Recently, CLS introduced new and returning students to the university’s more than 50 language offerings at a language fair in Beinecke Plaza – everything from French and Spanish to Czech and Farsi, Sumerian and Yoruba. Chocolate euro coins were strewn across the tables, a bowl containing dozens of miniature national flags served as the centerpiece, and the representative of the Turkish course offered samples of Turkish delights to passers-by.

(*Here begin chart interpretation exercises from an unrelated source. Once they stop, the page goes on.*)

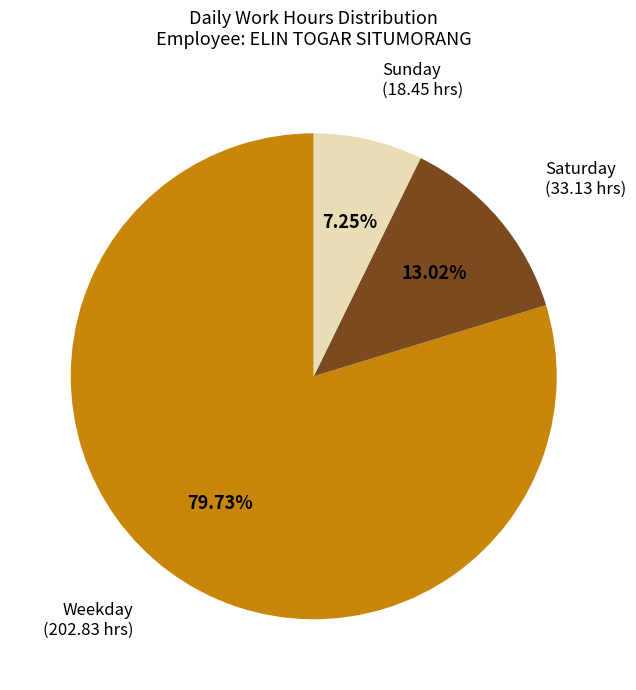

Is the sum of Sunday and Saturday greater than half?

No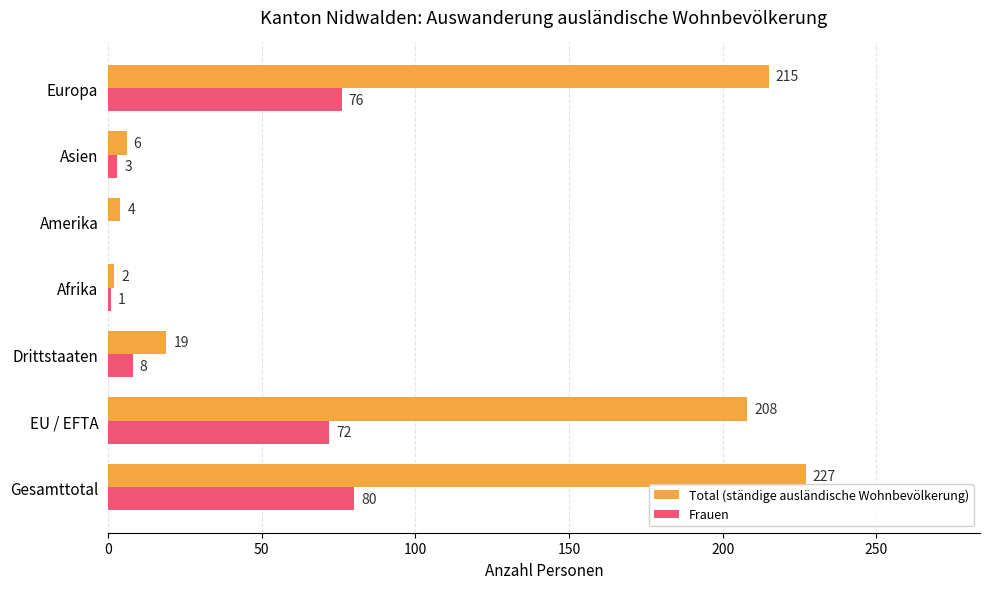

Between EU / EFTA and Drittstaaten, which series saw the biggest shift?

Total (ständige ausländische Wohnbevölkerung)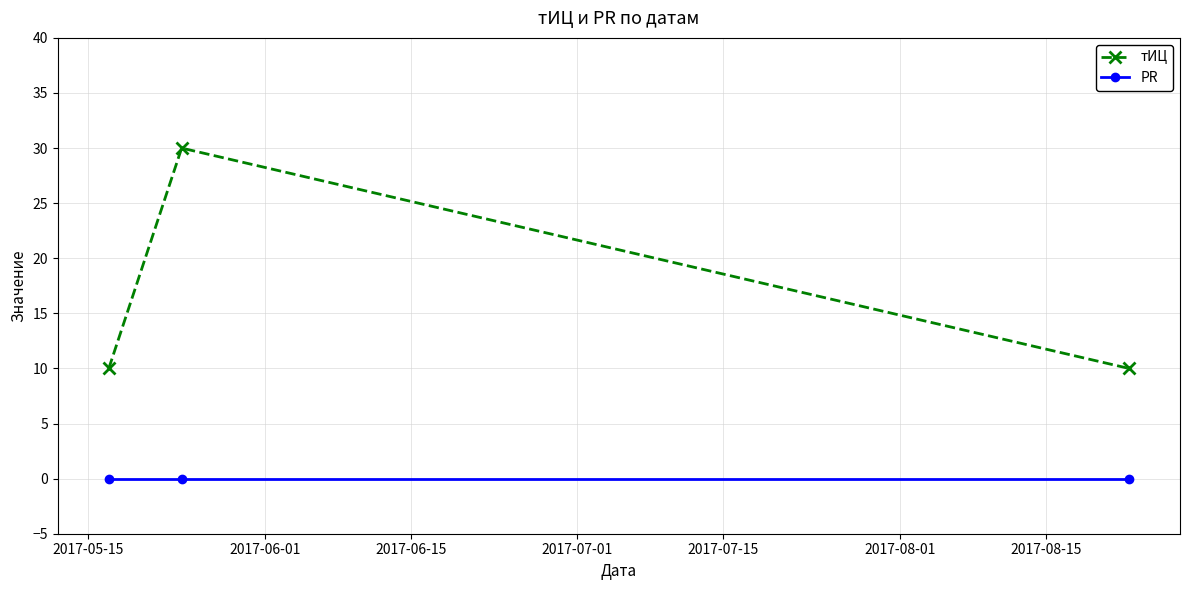

Does the chart have visible grid lines?

Yes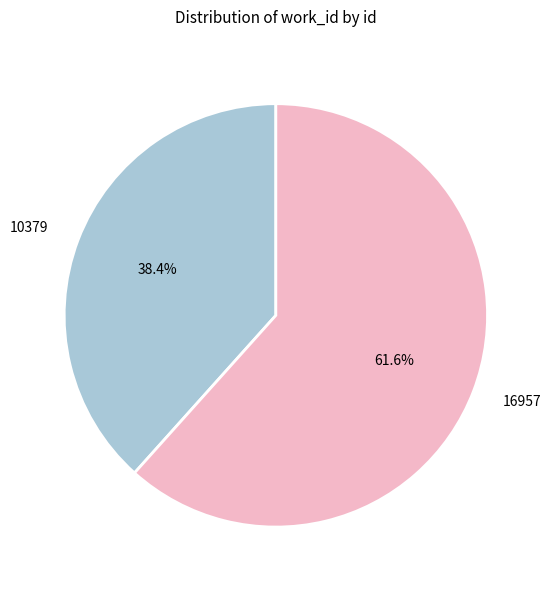

To the nearest percent, what is the average slice percentage?

50%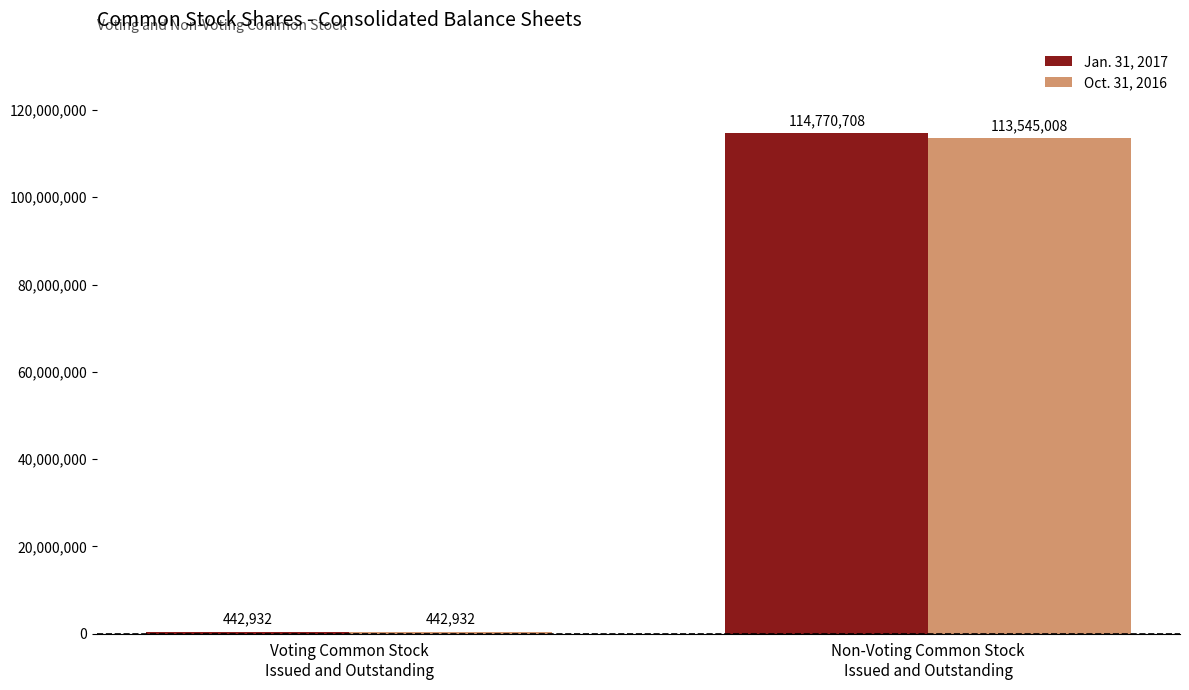

How many bars are there in each group?

2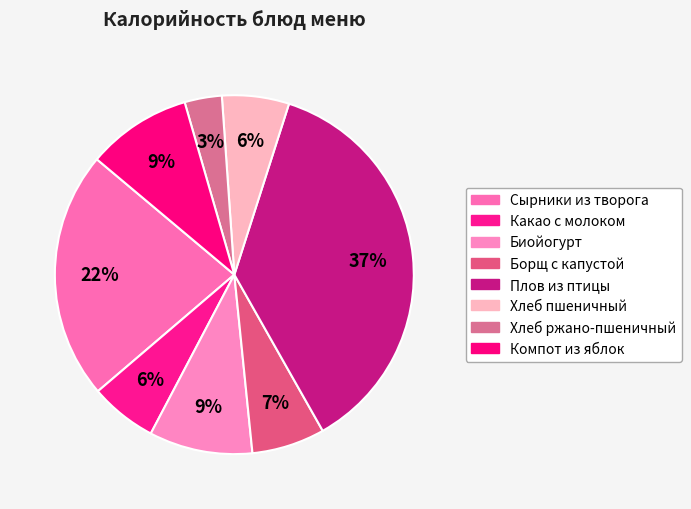

To the nearest percent, what is the difference between the largest and smallest slice percentages?

34%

It was a celebration not just of separate languages ​​and their respective cultures, but of their flourishing at Yale, Van Deusen-Scholl and Young noted.

“Not all universities have the rich diversity of languages ​​that we have here at Yale,” Young said. “We’re lucky to have so many in a time of budget crises and nationwide reductions in the languages ​​offered, and the language fair aims to raise awareness of that.”

When asked to elaborate on the importance of studying languages, especially in a world that values ​​a few in particular, Van Deusen-Scholl and Young had a lot to say.

“A lot of what we do is informed by research – there are many cognitive benefits to studying languages,” Van Deusen-Scholl said. “But beyond that, it’s about the ability to move between your own perspective and that of another – cross-linguistic and cross-cultural perspectives.

“There is a lot of talk about globalization, but to be truly global you need to understand what it is to see the world from a different perspective, and you can learn that by studying a language and its culture,” he said. she declared.

Young also noted the importance of “deep identity formation” that occurs in the study of languages. “You are a child again in this context – you feel this frustration of wanting to say more but not being able to, and in this struggle you learn different things about yourself. I see it all the time with Yale students who say, “I feel different when I speak French; are these the words in my mouth of the culture I’m talking about? And that’s a very important part of the whole liberal arts image that we shouldn’t leave behind.

Or, as Charlemagne put it in a quote published on the CLS website: “To have another language is to possess a second soul”.